Apple has launched a new website focused on its open-source projects and collaborations — including Swift and WebKit — and says it plans to release its projects on GitHub.
The new Open Source at Apple website features two main elements: a section for featured open source projects, and a separate section for open source releases.
Featured Projects details some of the open source projects that Apple leads. Additionally, it also features open source projects led by third-party organizations but contributed to by Apple engineers.
The Releases section will see Apple publishing the code used in various macOS, iOS, and Developer tools. Apple says, alongside the updated website, it will begin making its open source projects available as git repositories on Github.

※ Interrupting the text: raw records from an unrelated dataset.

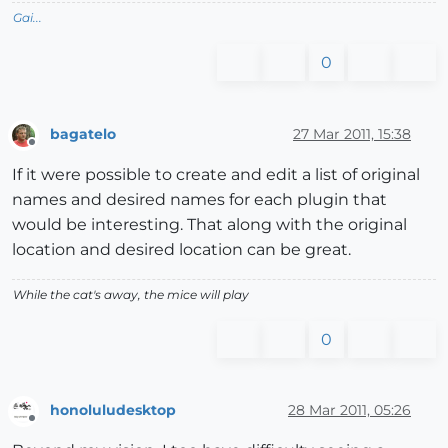
Gai...
0
bagatelo
27 Mar 2011, 15:38
Offline
If it were possible to create and edit a list of original
names and desired names for each plugin that
would be interesting. That along with the original
location and desired location can be great.
While the cat's away, the mice will play
0
honoluludesktop
28 Mar 2011, 05:26
Offline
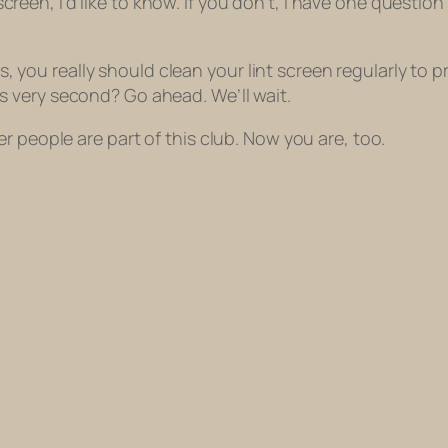
t screen, I’d like to know. If you don’t, I have one questio
s, you really should clean your lint screen regularly t
is very second? Go ahead. We’ll wait.
r people are part of this club. Now you are, too.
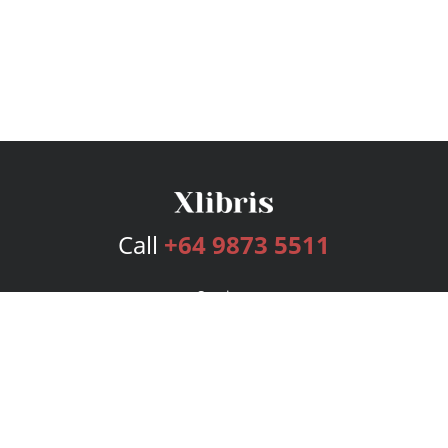
Call
+64 9873 5511
Services
Publishing Plans
Editorial
Add-On
Marketing
Get Started
FAQs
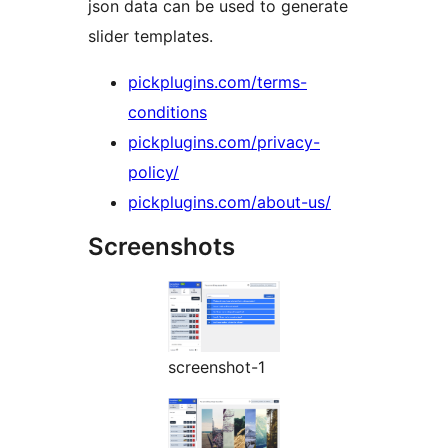
json data can be used to generate
slider templates.
pickplugins.com/terms-
conditions
pickplugins.com/privacy-
policy/
pickplugins.com/about-us/
Screenshots
screenshot-1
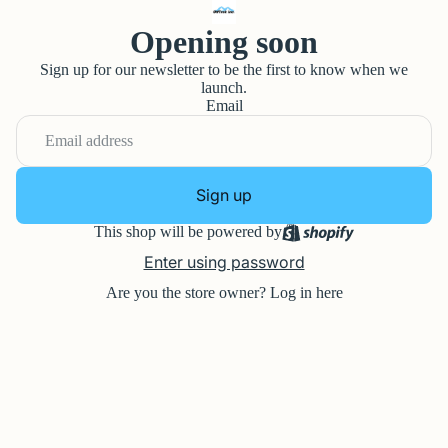
Opening soon
Sign up for our newsletter to be the first to know when we
launch.
Email
Sign up
This shop will be powered by
Enter using password
Are you the store owner?
Log in here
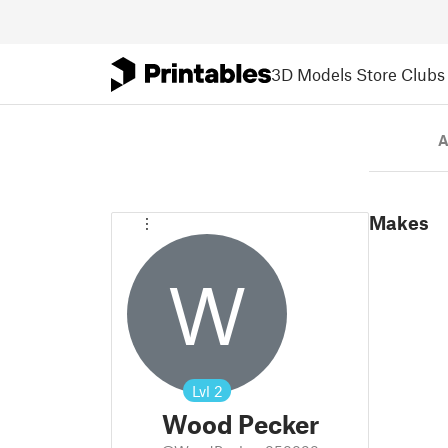
3D Models
Store
Clubs
A
Makes
W
Lvl
2
Wood Pecker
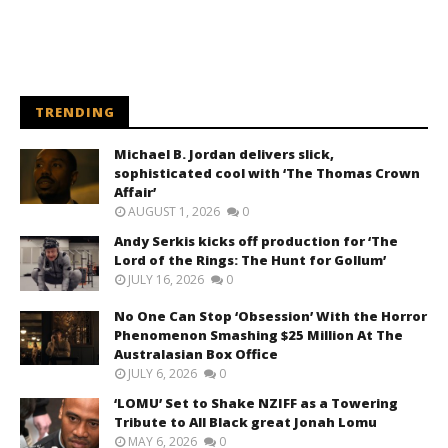
TRENDING
Michael B. Jordan delivers slick,
sophisticated cool with ‘The Thomas Crown
Affair’
AUGUST 1, 2026
0
Andy Serkis kicks off production for ‘The
Lord of the Rings: The Hunt for Gollum’
JULY 16, 2026
0
No One Can Stop ‘Obsession’ With the Horror
Phenomenon Smashing $25 Million At The
Australasian Box Office
JULY 6, 2026
0
‘LOMU’ Set to Shake NZIFF as a Towering
Tribute to All Black great Jonah Lomu
MAY 6, 2026
0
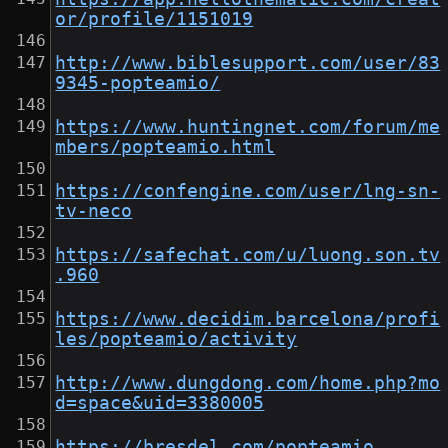
or/profile/1151019
http://www.biblesupport.com/user/83
9345-popteamio/
https://www.huntingnet.com/forum/me
mbers/popteamio.html
https://confengine.com/user/lng-sn-
tv-neco
https://safechat.com/u/luong.son.tv
.960
https://www.decidim.barcelona/profi
les/popteamio/activity
http://www.dungdong.com/home.php?mo
d=space&uid=3380005
https://bresdel.com/popteamio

Apple says it has a long history of participating and working with open source communities, as well as using open source projects. The company says that open source is "at the heart of Apple platforms and developer tools."
6 Comments
Something new is in the water at Apple Park.
The open source website is nothing new for Apple. This has always been there. It just wasn't really advertised to the public. Developers most likely knew it existed but I doubt much of the general public did.
There have been a lot of open source projects maintained by Apple, for well over a decade and even longer than that (I just don’t have a timeline in my head to refer to right now). The fact they are promoting this now is promising, though.
I very much like some elements of open source and I’ve used various open source projects and applications over the last 20+ years, but I’ve always seen the purist form of the ‘movement’ as silly.
Besides projects here and there, an open source world is even less practical and realistic than the message of communism—sounds great in theory, but in real life it will eventually ruin everything.
So I’m never gagging to praise anyone for open source efforts simply because they’re open source. If those open source efforts directly lead to definable and practical betterment then I’ll praise those aspects, but I’d praise those aspects regardless of whether they came from open source or not.